The open kitchen is the centerpiece at Volver (300 S. Broad St., VolverRestaurant.com). Credit: Charles Mostoller, METRO
A menu four months — plus 15 years or so — in the making debuts Wednesday night when Volver opens in the Kimmel Center. Chef Jose Garces’ newest restaurant, an exclusive, intimate locale, is inspired by his extensive travels in the states and internationally. Garces and chef de cuisine Natalie Maronski have been experimenting with translating his worldly concepts onto the plate since January.

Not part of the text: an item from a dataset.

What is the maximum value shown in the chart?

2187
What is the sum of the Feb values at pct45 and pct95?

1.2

“We started with around 20 different dishes, and we’ve been tweaking and fine-tuning and narrowing them down,” Maronski says in the 34-seat dining room, taking a break from prep and practice two days before opening night.
The result is a multi-course, technique-heavy menu with an emphasis on seafood, offered Wednesday through Sunday evenings in a pre-theater and a later seating dubbed the “Performance.”

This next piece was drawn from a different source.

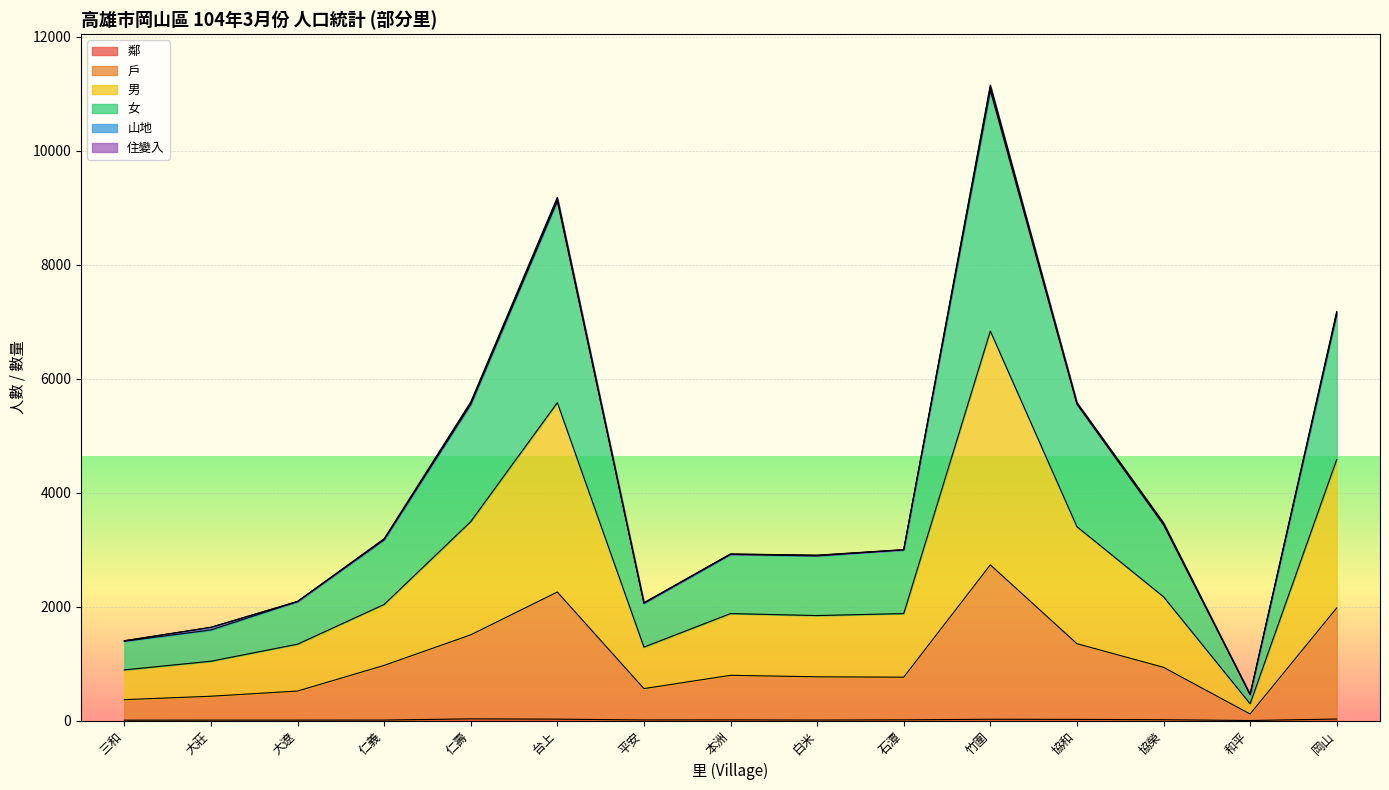

Count the number of categories in the chart.

15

Every dish has a story behind it; the Kentucky Fried Squab, cooked in the same pressure fryer KFC uses, is a play on Garces’ memories of jaunts to the fried chicken joint with his dad as a kid. As diners, at tables arranged around an open kitchen, watch while the staff prepares plates, servers will explain how each dish came to be. “It’s all part of the show,” says Maronski, 30, the star performer. She plans to be in the kitchen every night. Garces will be there, roughly, 10 nights a month, though that’s subject to change.
Maronski, who’s been at Garces restaurants since 2006, says her favorite “little bite” on the menu is the biscuit that comes with the squab. A favorite dish is From the Garden, which starts with baby lettuce grown at Garces’ Bucks County farm and brought to Volver still in the dirt, to be plucked and washed when ordered. Nine other ingredients go onto that plate, including goat cheese mimicking soil, thanks to a spoonful of squid ink.
Eat at Volver
Instead of reservations, a meal at Volver requires a pre-purchased, nonrefundable ticket, which currently goes for $75, $100 or $175, depending on the seating. That includes eight or 12 courses but not tax, a 20 percent tip automatically added to the total, or the optional wine pairings. For future menus, which will be adjusted with the seasons, the price range could be $75-$250.
The ticketing system is a first for the city — as Maronski says, “Philly is evolving.”